How to complete this task:
What is needed is a copy of each line in the listing that contains "object".

Excerpted records:
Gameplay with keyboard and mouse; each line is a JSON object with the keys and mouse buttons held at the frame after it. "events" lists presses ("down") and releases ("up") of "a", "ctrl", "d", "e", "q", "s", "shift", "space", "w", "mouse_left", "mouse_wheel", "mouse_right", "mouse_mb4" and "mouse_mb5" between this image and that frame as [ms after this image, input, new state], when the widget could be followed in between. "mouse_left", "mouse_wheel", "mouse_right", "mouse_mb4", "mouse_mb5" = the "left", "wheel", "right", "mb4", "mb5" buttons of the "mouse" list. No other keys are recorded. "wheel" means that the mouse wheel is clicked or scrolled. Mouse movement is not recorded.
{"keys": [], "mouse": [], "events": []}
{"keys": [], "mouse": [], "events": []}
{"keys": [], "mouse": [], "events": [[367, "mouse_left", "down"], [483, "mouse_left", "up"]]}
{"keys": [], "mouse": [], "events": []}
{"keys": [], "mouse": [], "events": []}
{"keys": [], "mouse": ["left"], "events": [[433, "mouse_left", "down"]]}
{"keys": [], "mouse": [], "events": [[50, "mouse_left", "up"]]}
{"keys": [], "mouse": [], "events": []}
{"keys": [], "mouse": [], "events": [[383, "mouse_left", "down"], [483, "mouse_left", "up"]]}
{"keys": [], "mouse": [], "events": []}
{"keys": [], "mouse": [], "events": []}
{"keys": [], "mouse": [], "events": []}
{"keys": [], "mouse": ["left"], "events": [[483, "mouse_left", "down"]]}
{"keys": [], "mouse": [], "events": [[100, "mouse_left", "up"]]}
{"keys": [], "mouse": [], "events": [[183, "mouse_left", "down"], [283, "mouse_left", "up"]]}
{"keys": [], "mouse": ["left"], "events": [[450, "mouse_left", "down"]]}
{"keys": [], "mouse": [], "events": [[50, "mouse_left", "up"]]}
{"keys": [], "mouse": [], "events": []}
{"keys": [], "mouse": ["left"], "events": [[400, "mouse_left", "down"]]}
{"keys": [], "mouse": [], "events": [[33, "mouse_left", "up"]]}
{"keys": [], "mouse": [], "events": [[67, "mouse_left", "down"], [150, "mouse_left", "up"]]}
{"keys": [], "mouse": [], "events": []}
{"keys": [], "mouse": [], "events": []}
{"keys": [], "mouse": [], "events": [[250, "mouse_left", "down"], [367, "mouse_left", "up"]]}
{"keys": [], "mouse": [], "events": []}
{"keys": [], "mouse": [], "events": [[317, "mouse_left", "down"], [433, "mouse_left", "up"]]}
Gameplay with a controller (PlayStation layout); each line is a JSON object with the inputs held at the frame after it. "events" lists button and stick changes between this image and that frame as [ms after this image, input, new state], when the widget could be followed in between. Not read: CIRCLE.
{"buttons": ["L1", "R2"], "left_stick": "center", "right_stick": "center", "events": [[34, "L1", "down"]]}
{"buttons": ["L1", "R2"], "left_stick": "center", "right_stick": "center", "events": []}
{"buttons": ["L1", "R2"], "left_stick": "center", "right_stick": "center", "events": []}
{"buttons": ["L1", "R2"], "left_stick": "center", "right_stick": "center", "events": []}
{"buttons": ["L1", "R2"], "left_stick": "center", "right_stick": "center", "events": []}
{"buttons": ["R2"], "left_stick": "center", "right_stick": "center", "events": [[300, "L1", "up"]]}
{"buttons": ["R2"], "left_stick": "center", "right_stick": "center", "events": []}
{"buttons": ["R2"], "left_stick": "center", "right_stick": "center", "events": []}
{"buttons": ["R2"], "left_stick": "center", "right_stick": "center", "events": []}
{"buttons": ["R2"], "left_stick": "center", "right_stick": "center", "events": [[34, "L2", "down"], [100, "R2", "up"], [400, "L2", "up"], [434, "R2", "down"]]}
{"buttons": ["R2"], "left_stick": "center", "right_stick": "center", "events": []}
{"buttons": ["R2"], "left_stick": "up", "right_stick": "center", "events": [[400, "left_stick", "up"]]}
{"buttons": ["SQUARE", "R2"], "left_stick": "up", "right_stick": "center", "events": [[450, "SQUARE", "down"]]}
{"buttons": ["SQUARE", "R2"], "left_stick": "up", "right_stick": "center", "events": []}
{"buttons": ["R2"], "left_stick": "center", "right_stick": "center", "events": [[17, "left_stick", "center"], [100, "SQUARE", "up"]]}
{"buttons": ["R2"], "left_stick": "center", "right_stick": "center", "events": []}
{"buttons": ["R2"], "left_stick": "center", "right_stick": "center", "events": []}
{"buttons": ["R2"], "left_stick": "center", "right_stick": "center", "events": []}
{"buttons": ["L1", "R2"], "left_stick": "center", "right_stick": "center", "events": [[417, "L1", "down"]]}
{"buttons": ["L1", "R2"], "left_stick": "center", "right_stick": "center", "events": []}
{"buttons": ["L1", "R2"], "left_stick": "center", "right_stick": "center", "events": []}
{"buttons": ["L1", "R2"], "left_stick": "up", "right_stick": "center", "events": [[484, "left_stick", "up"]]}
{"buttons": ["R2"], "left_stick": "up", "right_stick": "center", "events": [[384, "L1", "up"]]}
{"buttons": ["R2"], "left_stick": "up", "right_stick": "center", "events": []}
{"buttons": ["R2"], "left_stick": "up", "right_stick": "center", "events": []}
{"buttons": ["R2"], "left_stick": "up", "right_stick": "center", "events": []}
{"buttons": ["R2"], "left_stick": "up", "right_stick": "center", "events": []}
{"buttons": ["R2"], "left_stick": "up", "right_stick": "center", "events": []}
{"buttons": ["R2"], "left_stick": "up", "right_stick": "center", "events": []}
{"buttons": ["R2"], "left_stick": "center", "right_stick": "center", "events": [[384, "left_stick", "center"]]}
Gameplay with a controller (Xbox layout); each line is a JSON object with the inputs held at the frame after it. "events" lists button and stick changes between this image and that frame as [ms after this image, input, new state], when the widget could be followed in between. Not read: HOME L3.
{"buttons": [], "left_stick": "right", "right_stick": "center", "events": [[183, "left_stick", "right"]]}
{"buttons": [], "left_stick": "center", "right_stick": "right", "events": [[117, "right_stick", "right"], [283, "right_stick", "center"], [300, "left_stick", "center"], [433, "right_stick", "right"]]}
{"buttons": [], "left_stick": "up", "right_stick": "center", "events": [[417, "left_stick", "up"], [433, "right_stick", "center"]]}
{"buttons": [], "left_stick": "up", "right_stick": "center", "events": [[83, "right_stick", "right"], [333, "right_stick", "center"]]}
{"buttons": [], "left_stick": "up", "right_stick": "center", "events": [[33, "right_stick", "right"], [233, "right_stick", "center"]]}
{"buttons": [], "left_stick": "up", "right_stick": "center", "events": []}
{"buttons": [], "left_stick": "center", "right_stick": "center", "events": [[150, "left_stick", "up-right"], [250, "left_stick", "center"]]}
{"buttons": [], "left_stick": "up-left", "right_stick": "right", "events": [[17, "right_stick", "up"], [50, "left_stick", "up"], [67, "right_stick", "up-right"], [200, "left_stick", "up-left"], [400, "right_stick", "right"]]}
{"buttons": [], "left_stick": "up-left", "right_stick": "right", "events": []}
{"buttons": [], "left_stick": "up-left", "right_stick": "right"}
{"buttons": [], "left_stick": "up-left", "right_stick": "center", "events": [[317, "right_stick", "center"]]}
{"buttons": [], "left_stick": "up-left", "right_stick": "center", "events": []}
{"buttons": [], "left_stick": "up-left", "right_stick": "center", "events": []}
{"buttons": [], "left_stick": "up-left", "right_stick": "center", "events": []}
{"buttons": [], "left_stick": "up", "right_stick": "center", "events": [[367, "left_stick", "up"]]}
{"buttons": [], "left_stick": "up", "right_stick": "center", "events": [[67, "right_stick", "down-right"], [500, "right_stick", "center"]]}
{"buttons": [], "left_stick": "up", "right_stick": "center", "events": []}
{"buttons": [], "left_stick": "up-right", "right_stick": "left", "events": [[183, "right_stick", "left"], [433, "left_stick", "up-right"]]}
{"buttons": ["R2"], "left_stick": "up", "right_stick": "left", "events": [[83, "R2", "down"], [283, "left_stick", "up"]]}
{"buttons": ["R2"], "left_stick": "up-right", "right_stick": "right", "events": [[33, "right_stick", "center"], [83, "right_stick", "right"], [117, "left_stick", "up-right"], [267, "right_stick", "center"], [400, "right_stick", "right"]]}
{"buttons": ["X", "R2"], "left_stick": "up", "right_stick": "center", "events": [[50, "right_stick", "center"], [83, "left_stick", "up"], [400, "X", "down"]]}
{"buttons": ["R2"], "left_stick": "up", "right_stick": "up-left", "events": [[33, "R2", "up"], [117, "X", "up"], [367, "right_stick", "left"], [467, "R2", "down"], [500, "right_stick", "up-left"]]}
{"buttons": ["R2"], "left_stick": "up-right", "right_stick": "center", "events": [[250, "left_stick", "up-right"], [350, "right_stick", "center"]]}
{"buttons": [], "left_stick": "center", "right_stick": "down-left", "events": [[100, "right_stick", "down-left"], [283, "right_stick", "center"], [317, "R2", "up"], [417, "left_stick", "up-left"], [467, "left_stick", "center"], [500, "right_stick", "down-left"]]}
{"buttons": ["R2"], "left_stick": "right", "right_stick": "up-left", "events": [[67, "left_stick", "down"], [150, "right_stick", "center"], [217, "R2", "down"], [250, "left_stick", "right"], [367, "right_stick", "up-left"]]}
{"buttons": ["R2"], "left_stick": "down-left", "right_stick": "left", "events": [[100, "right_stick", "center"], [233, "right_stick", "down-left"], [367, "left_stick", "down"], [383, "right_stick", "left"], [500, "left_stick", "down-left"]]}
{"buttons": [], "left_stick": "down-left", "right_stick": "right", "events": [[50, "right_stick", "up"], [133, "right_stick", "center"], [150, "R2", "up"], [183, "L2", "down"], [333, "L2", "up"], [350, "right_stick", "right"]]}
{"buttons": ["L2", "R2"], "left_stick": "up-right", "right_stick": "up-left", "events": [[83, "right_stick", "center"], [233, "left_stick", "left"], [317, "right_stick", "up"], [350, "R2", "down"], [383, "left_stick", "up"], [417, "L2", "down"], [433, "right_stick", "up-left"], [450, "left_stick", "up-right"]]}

Solution to this task:
Gameplay with keyboard and mouse; each line is a JSON object with the keys and mouse buttons held at the frame after it. "events" lists presses ("down") and releases ("up") of "a", "ctrl", "d", "e", "q", "s", "shift", "space", "w", "mouse_left", "mouse_wheel", "mouse_right", "mouse_mb4" and "mouse_mb5" between this image and that frame as [ms after this image, input, new state], when the widget could be followed in between. "mouse_left", "mouse_wheel", "mouse_right", "mouse_mb4", "mouse_mb5" = the "left", "wheel", "right", "mb4", "mb5" buttons of the "mouse" list. No other keys are recorded. "wheel" means that the mouse wheel is clicked or scrolled. Mouse movement is not recorded.
Gameplay with a controller (PlayStation layout); each line is a JSON object with the inputs held at the frame after it. "events" lists button and stick changes between this image and that frame as [ms after this image, input, new state], when the widget could be followed in between. Not read: CIRCLE.
Gameplay with a controller (Xbox layout); each line is a JSON object with the inputs held at the frame after it. "events" lists button and stick changes between this image and that frame as [ms after this image, input, new state], when the widget could be followed in between. Not read: HOME L3.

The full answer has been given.